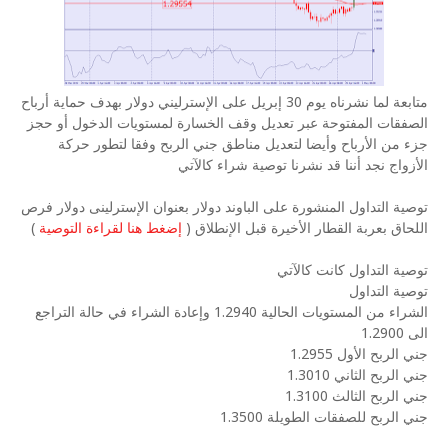
متابعة لما نشرناه يوم 30 إبريل على الإسترليني دولار بهدف حماية أرباح
الصفقات المفتوحة عبر تعديل وقف الخسارة لمستويات الدخول أو حجز
جزء من الأرباح وأيضا لتعديل مناطق جني الربح وفقا لتطور حركة
الأزواج نجد أننا قد نشرنا توصية شراء كالآتي
توصية التداول المنشورة على الباوند دولار بعنوان الإسترلينى دولار فرص
اللحاق بعربة القطار الأخيرة قبل الإنطلاق (
إضغط هنا لقراءة التوصية
)
توصية التداول كانت كالآتي
توصية التداول
الشراء من المستويات الحالية 1.2940 وإعادة الشراء في حالة التراجع
الى 1.2900
جني الربح الأول 1.2955
جني الربح الثاني 1.3010
جني الربح الثالث 1.3100
جني الربح للصفقات الطويلة 1.3500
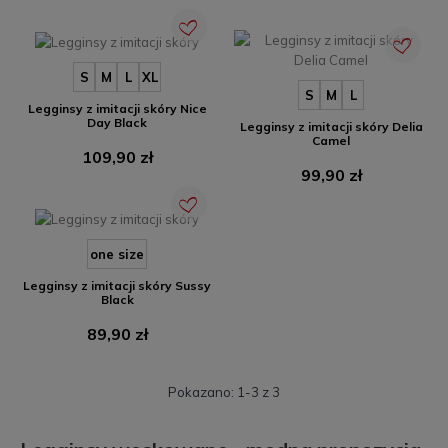
S
M
L
XL
S
M
L
Legginsy z imitacji skóry Nice
Day Black
Legginsy z imitacji skóry Delia
Camel
Cena
109,90 zł
Cena
99,90 zł
one size
Legginsy z imitacji skóry Sussy
Black
Cena
89,90 zł
Pokazano: 1-3 z 3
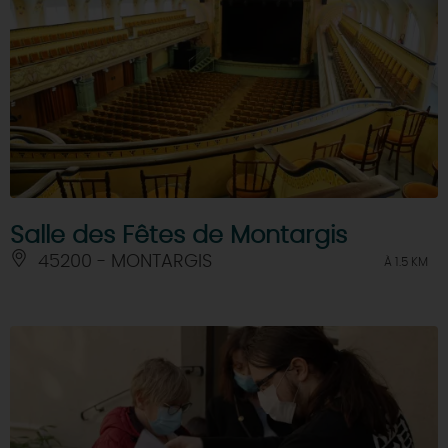
Salle des Fêtes de Montargis
45200 - MONTARGIS
À 1.5 KM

> **Brief**
Your output must reproduce the material above in full, with no pictures.

> **Solution for this exercise**
متابعة لما نشرناه يوم 30 إبريل على الإسترليني دولار بهدف حماية أرباح
الصفقات المفتوحة عبر تعديل وقف الخسارة لمستويات الدخول أو حجز
جزء من الأرباح وأيضا لتعديل مناطق جني الربح وفقا لتطور حركة
الأزواج نجد أننا قد نشرنا توصية شراء كالآتي
توصية التداول المنشورة على الباوند دولار بعنوان الإسترلينى دولار فرص
اللحاق بعربة القطار الأخيرة قبل الإنطلاق (
إضغط هنا لقراءة التوصية
)
توصية التداول كانت كالآتي
توصية التداول
الشراء من المستويات الحالية 1.2940 وإعادة الشراء في حالة التراجع
الى 1.2900
جني الربح الأول 1.2955
جني الربح الثاني 1.3010
جني الربح الثالث 1.3100
جني الربح للصفقات الطويلة 1.3500
S
M
L
XL
S
M
L
Legginsy z imitacji skóry Nice
Day Black
Legginsy z imitacji skóry Delia
Camel
Cena
109,90 zł
Cena
99,90 zł
one size
Legginsy z imitacji skóry Sussy
Black
Cena
89,90 zł
Pokazano: 1-3 z 3
Salle des Fêtes de Montargis
45200 - MONTARGIS
À 1.5 KM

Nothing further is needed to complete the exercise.